§ **Action item A**
In the private property excerpt, about how many privately owned apartments does the condominium building have?
§ **Action item B**
Transcribe the private property excerpt between "To Each His" and "Copyright © Tom Bethell.", inclusive.
§ **Action item C**
List every year or decade mentioned in the private property excerpt.

START Text under study

To Each His Due
Private Property Institutionalizes Justice
MARCH 01, 1999 by TOM BETHELL
Tom Bethell is the author of The Noblest Triumph: Property and Prosperity Through the Ages (St. Martin’s Press, 1998), from which this article is excerpted with permission of the author. Copyright © Tom Bethell.
We lead lives that are so immersed in private property that we easily take its benefits for granted. Some everyday situations give us the opportunity to examine aspects of life without it, however. They permit us to see the great transformation that takes place when a communal arrangement is privatized: efficiency is enhanced, and, far more important, justice itself is routinized. The argument can be illustrated by an apartment building in Washington, D.C., in which the author lived. In one significant respect, the living arrangement resembles Plymouth colony. It is a condominium building of approximately 300 privately owned apartments, bought and sold on the free market. Its total population is perhaps twice as large as that of Plymouth in the 1620s. Owners are assessed a condo fee, arrived at by adding up all expenses jointly incurred, and dividing them by a formula that takes into account the size of the apartments. But for the sake of simplicity, it is here assumed that all units are the same size and that all owners are charged the same condo fee.

END Text under study
START Records shown

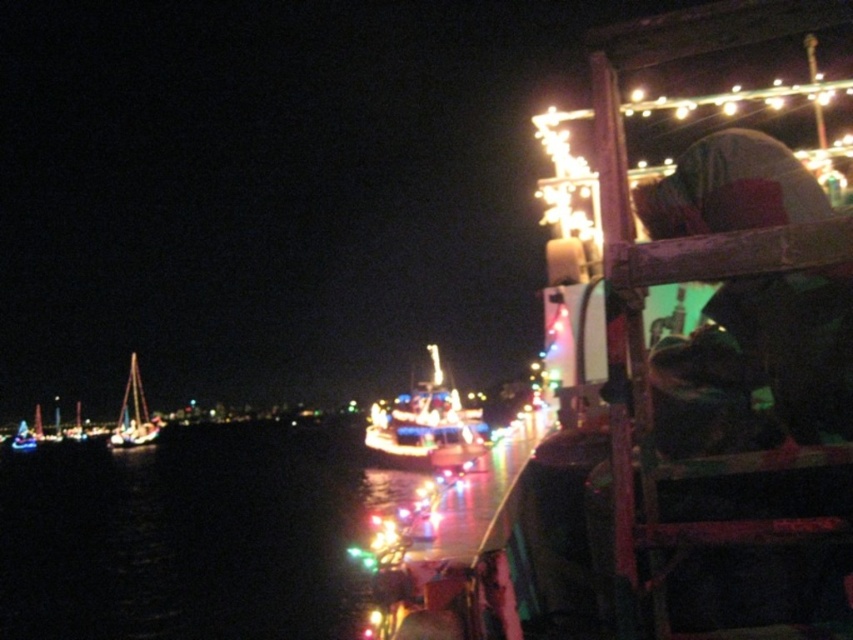
Looking at this image, you are standing at the point with coordinates point (132, 413). What object are you standing on?

You are standing on the shiny silver sailboat at left.

You are standing on the dock and looking out at the scene. Which object, the black water at center or the shiny blue boat at center, is closer to you?

The black water at center is closer to you because the shiny blue boat at center is positioned behind it.

Looking at this image, you are standing on the dock at the marina at night. You see a point marked at coordinates (186, 536). What is located at that point?

The point at coordinates (186, 536) marks black water at center.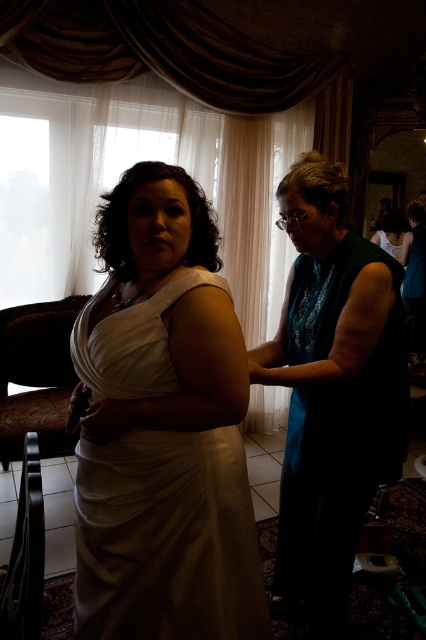
Between white satin dress at center and white sheer curtain at upper center, which one has more height?

white sheer curtain at upper center

Can you confirm if white satin dress at center is positioned to the left of white sheer curtain at upper center?

Incorrect, white satin dress at center is not on the left side of white sheer curtain at upper center.

This screenshot has height=640, width=426. What do you see at coordinates (163, 428) in the screenshot?
I see `white satin dress at center` at bounding box center [163, 428].

Identify the location of white satin dress at center. (163, 428).

From the picture: Is teal sequined dress at right to the right of matte black dress at center from the viewer's perspective?

Incorrect, teal sequined dress at right is not on the right side of matte black dress at center.

Who is higher up, teal sequined dress at right or matte black dress at center?

matte black dress at center

Which is in front, point (281, 595) or point (394, 246)?

Point (281, 595) is more forward.

Identify the location of teal sequined dress at right. (331, 392).

Which is behind, point (152, 20) or point (394, 211)?

The point (394, 211) is more distant.

Who is more forward, (250, 44) or (391, 220)?

Positioned in front is point (250, 44).

The image size is (426, 640). Identify the location of white sheer curtain at upper center. (178, 58).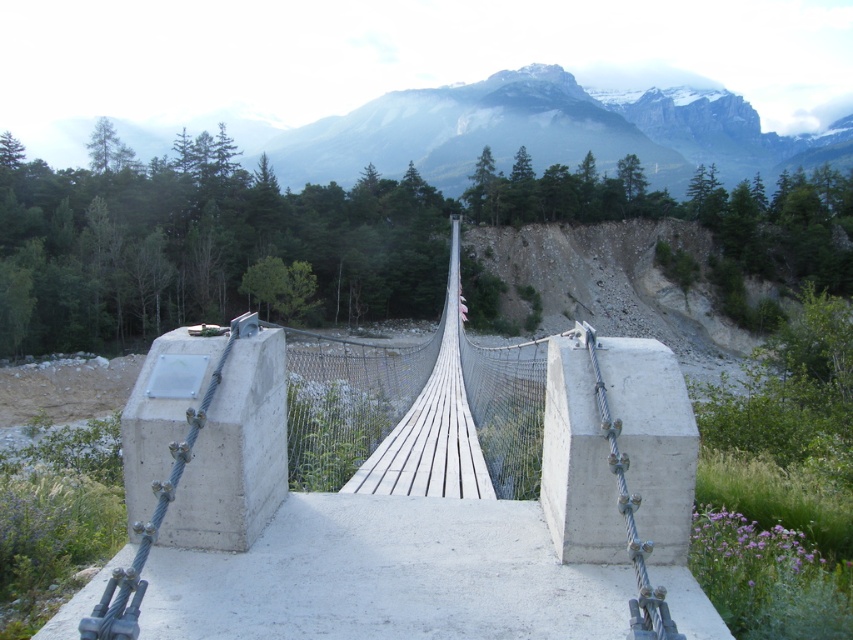
You are standing at the starting point of the bridge and want to reach the end. Based on the coordinates provided, in which direction should you walk to reach the end of the white concrete suspension bridge at center?

The white concrete suspension bridge at center is located at coordinates point (392,516). Since you are at the starting point, you should walk towards the direction of increasing x and y coordinates to reach the end of the bridge.

You are standing on the white concrete suspension bridge at center and looking towards the gray rocky mountain at upper center. Which object is closer to your viewpoint?

The white concrete suspension bridge at center is closer to your viewpoint because it is in front of the gray rocky mountain at upper center.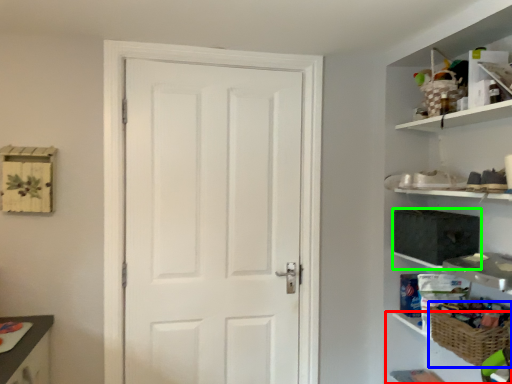
Question: Which object is positioned farthest from cabinet (highlighted by a red box)? Select from basket (highlighted by a blue box) and medicine cabinet (highlighted by a green box).

Choices:
 (A) basket
 (B) medicine cabinet

Answer: (B)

END Records shown

§ **Result A**
Approximately 300.

§ **Result B**
To Each His Due
Private Property Institutionalizes Justice
MARCH 01, 1999 by TOM BETHELL
Tom Bethell is the author of The Noblest Triumph: Property and Prosperity Through the Ages (St. Martin’s Press, 1998), from which this article is excerpted with permission of the author. Copyright © Tom Bethell.

§ **Result C**
1999, 1998, the 1620s